I even had to re-learn how to walk as my cochleas had ossified completely, ruining my balance. (Fun fact: I cannot get dizzy. I can spin around endlessly, and still be able to run in a straight line.)
Without sounds to guide the natural development of speech, my parents hired a speech-language pathologist in an effort to preserve my ability to speak. I was child who spent her Saturday afternoons training for the hearing world, instead of chasing after assorted sports balls like other kids. These lessons worked, but did not stop a “deaf accent” from eventually surfacing.
When my parents took me out trick-or-treating the year after I went deaf, a woman refused to reward me with candy because I was not responding to her questions. When my mother informed her that I was deaf, she not only withheld the candy, but also slammed the door in my face.
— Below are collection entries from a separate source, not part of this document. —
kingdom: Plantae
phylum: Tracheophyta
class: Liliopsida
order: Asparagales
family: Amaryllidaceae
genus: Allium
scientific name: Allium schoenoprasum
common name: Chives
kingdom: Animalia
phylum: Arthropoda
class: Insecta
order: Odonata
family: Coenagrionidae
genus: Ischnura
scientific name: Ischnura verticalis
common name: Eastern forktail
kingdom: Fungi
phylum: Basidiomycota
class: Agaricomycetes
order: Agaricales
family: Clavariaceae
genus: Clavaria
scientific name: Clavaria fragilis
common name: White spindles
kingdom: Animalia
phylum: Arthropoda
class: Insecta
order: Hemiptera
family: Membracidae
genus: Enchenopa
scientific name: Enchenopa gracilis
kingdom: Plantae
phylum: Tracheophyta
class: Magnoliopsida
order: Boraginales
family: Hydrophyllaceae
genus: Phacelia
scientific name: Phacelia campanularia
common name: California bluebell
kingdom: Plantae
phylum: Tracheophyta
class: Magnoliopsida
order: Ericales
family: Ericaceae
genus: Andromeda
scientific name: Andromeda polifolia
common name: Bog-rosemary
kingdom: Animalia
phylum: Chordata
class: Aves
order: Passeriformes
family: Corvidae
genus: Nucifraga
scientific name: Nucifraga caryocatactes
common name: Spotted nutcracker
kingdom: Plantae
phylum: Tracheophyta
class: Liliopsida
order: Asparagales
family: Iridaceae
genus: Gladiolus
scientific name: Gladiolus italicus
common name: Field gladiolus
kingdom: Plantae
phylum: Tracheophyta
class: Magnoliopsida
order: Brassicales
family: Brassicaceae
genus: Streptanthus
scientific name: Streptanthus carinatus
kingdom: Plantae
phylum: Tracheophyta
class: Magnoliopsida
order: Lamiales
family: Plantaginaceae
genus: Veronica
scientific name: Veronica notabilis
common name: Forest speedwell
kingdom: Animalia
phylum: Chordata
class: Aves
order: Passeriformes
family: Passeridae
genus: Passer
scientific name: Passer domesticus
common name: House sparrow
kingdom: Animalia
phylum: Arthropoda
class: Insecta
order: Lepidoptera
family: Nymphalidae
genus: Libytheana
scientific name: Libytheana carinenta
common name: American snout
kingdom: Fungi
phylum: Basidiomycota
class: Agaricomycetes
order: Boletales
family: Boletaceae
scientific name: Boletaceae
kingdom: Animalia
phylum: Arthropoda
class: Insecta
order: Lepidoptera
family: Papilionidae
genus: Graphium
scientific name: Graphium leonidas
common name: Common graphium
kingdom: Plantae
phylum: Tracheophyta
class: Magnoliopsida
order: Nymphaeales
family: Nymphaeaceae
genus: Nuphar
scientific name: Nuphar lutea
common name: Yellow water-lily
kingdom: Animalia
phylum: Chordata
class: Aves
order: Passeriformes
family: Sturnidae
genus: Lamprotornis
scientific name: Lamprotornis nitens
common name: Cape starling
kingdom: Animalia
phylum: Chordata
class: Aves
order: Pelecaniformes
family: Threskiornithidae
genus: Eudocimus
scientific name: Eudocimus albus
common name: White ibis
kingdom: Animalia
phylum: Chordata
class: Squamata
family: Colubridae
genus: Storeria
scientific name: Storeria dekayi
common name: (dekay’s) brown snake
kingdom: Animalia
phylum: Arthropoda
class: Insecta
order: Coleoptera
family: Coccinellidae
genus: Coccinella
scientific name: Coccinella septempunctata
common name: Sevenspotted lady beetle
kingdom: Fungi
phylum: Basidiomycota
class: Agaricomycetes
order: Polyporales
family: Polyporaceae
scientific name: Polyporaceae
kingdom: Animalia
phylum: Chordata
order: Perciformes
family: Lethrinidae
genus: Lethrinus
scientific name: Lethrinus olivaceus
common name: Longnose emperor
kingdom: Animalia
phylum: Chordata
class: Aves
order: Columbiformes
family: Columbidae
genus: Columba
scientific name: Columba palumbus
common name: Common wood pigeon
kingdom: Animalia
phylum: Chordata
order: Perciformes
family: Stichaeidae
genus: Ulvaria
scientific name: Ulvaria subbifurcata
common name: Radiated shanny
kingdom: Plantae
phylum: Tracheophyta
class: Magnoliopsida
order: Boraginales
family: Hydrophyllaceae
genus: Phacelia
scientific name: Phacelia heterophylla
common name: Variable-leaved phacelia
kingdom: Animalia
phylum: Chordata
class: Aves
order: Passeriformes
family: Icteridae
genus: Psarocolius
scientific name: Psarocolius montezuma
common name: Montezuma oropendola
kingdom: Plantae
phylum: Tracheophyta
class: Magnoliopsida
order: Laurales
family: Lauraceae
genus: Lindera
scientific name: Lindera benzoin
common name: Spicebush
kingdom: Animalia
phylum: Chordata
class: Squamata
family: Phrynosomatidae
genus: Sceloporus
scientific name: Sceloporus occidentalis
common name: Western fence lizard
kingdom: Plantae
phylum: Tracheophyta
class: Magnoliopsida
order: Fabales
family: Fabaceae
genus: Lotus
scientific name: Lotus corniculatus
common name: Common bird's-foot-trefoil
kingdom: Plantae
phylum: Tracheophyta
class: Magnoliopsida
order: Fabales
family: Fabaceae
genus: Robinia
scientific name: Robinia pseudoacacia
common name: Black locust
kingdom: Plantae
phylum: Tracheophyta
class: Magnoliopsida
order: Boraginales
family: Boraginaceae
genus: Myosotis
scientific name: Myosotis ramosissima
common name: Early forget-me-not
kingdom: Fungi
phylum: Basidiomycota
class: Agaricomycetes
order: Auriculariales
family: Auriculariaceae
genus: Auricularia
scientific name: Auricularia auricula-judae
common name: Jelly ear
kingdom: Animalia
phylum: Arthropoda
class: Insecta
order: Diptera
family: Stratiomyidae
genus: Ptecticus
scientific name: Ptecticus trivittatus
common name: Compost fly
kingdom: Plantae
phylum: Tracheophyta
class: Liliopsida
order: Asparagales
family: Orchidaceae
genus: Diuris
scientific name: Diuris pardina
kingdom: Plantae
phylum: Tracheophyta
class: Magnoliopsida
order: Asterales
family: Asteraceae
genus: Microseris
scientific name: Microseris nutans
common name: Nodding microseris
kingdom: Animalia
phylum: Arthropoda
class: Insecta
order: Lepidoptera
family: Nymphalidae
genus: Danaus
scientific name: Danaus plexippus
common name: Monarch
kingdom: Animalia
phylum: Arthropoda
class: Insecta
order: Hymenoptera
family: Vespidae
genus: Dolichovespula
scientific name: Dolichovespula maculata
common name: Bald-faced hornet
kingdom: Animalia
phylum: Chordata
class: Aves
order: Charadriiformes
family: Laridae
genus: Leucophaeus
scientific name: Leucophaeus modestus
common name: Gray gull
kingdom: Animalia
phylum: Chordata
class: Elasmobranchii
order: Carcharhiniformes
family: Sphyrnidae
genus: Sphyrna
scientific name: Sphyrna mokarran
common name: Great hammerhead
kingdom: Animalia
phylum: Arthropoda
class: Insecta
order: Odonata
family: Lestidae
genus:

Maybe it was because I didn’t make a convincing sad clown, but it was most likely because I was not convincing as a hearing person.
In my professional opinion, Deaf children deserve more candy: all the caramels in the world couldn’t stop us from coherently expressing ourselves in sign language.
But, not everybody knows sign language. In the past, whenever I needed to communicate with somebody who did not sign, I would attempt to speak to them. I was sharing a part of myself that I was unfamiliar with–my own voice–to a stranger. By doing this, I was accommodating them, but it was rarely seen that way. If I couldn’t make myself be understood, they usually wouldn’t try to understand.
Now that I feel more comfortable with writing, and don’t feel that people generally appreciate the effort it takes for a deaf person to speak–and even go as far to make fun of our “deaf accent”–I accommodate hearing people by scribing my thoughts on paper, or by tapping my comments on the phone. Still, this is often perceived as being onerous for hearing people; people who only need to spend a tiny fraction of their day communicating in writing. For me to have to communicate in this manner 99% of the time for the rest of my life is simply reality.
Indeed, there are people who find it preferable to wait to ask a question verbally than to get an instant answer from a deaf person if it requires a different kind of interaction. Strangely, many of these same people have embraced text messaging.
I am expected to accept this. I am expected to be grateful that I was allowed to live. People I should expect support from often feel that it’s a better use of their time to remind me that people are ignorant, rather than educate those people. Apparently, that’s my responsibility too.
To be better understood by people, this blog partly serves as a way to share my experiences as a Deaf person. I even have a space for comments for those who aren’t bothered by having to type out their questions.
But, I won’t tolerate the intolerant. I won’t even tolerate the out-tolerant*.